TASK STATEMENT: Quote the document text word for word, starting at the words "I now have a" and stopping after "spirit of depression.".

DOCUMENT TEXT:
○ ○ ○

Forcing the addition of three outsiders to the Exxon Mobil board easily could go nowhere; these energy transition experts are just a quarter of the full board, after all. Convincing the other nine directors of this corporation to make such a big shift in course also faces stiff headwinds. Momentum seems still to be building, though; another investor group believes change must come faster. Energy is building.

Mostly, people think only of the money that can be made by investing in corporate stock. The fact that shareholders are owners of these companies, and as such have power to effect change, tends to be overlooked. We need every tool at our disposal. Owning even fractional shares in companies like Exxon Mobil makes it possible to have a say. Directors will always resist change, saying that their first duty is to make money for shareholders; when shareholders are the ones asking for change, they are replying that profit isn’t everything.

I now have a tiny sliver of several companies with problematic histories in my portfolio, including Exxon Mobil, Volkswagen, and Microsoft. Whether those modest investments make or lose money does not matter to me as much as the power to have a say. The dollars I spent are a component in larger spells to change the world. By my will, let it be done.

Offerings at a depression shrine

Each morning, I make offerings to my gods, and most days I follow these with offerings to my ancestors. After that, there is often [[Deipnon for depression|another shrine]] I approach. It is tucked away out of sight, nurtured in darkness. It is where I make offerings to the spirit of depression.

○ ○ ○

(Collected data)
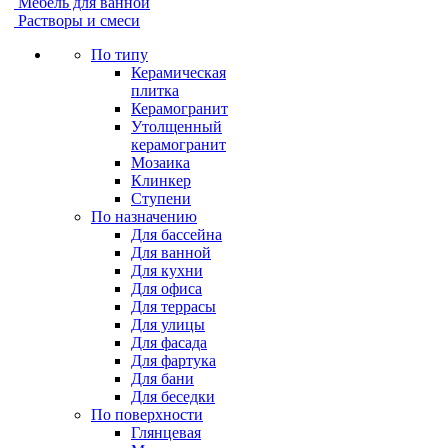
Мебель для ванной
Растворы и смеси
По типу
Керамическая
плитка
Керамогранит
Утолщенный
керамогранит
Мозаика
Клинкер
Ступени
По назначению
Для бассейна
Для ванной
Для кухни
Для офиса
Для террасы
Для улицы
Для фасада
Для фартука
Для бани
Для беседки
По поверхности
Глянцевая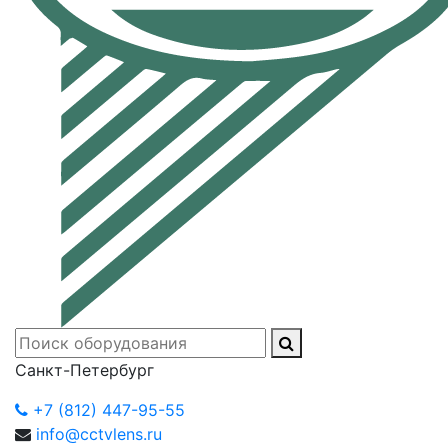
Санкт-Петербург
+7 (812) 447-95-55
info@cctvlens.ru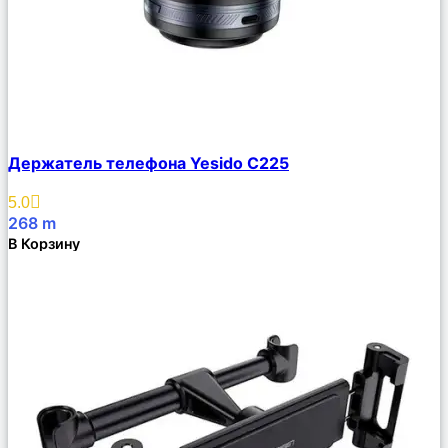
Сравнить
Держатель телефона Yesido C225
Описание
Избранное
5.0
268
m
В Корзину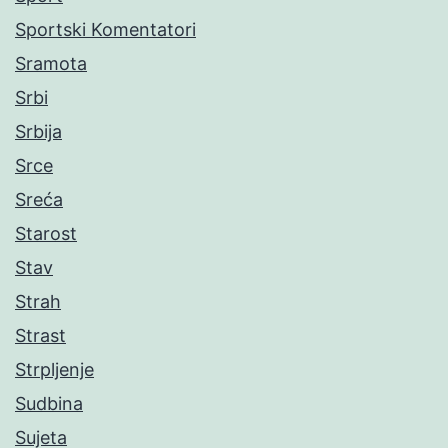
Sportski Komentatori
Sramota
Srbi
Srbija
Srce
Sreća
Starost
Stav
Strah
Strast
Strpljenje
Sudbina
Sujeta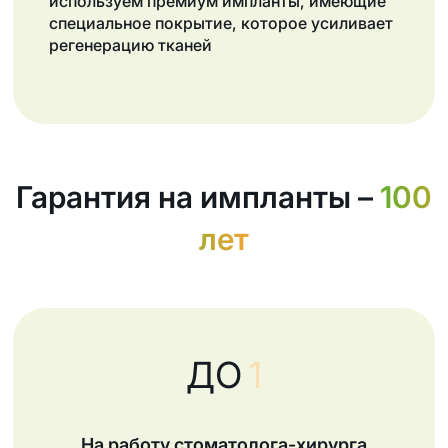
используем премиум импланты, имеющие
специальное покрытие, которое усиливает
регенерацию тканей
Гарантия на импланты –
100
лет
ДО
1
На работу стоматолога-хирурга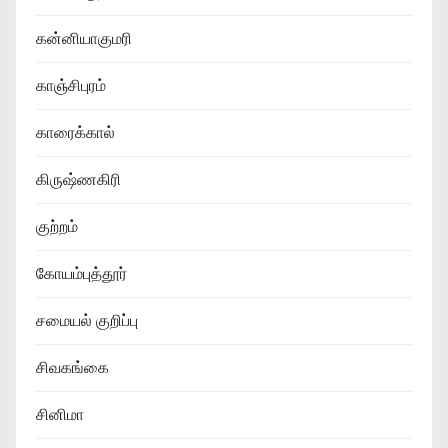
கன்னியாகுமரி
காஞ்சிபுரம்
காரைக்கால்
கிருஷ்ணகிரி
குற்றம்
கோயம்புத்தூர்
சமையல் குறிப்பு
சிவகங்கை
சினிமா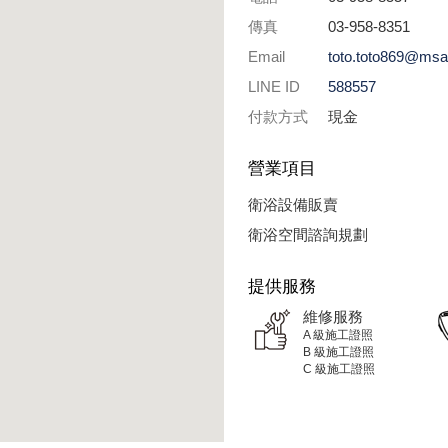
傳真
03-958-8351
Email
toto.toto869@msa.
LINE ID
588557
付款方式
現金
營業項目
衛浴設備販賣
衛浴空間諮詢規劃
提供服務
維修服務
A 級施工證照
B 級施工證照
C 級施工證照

○ ○ ○

WRITTEN REPLY:
I now have a tiny sliver of several companies with problematic histories in my portfolio, including Exxon Mobil, Volkswagen, and Microsoft. Whether those modest investments make or lose money does not matter to me as much as the power to have a say. The dollars I spent are a component in larger spells to change the world. By my will, let it be done.

Offerings at a depression shrine

Each morning, I make offerings to my gods, and most days I follow these with offerings to my ancestors. After that, there is often [[Deipnon for depression|another shrine]] I approach. It is tucked away out of sight, nurtured in darkness. It is where I make offerings to the spirit of depression.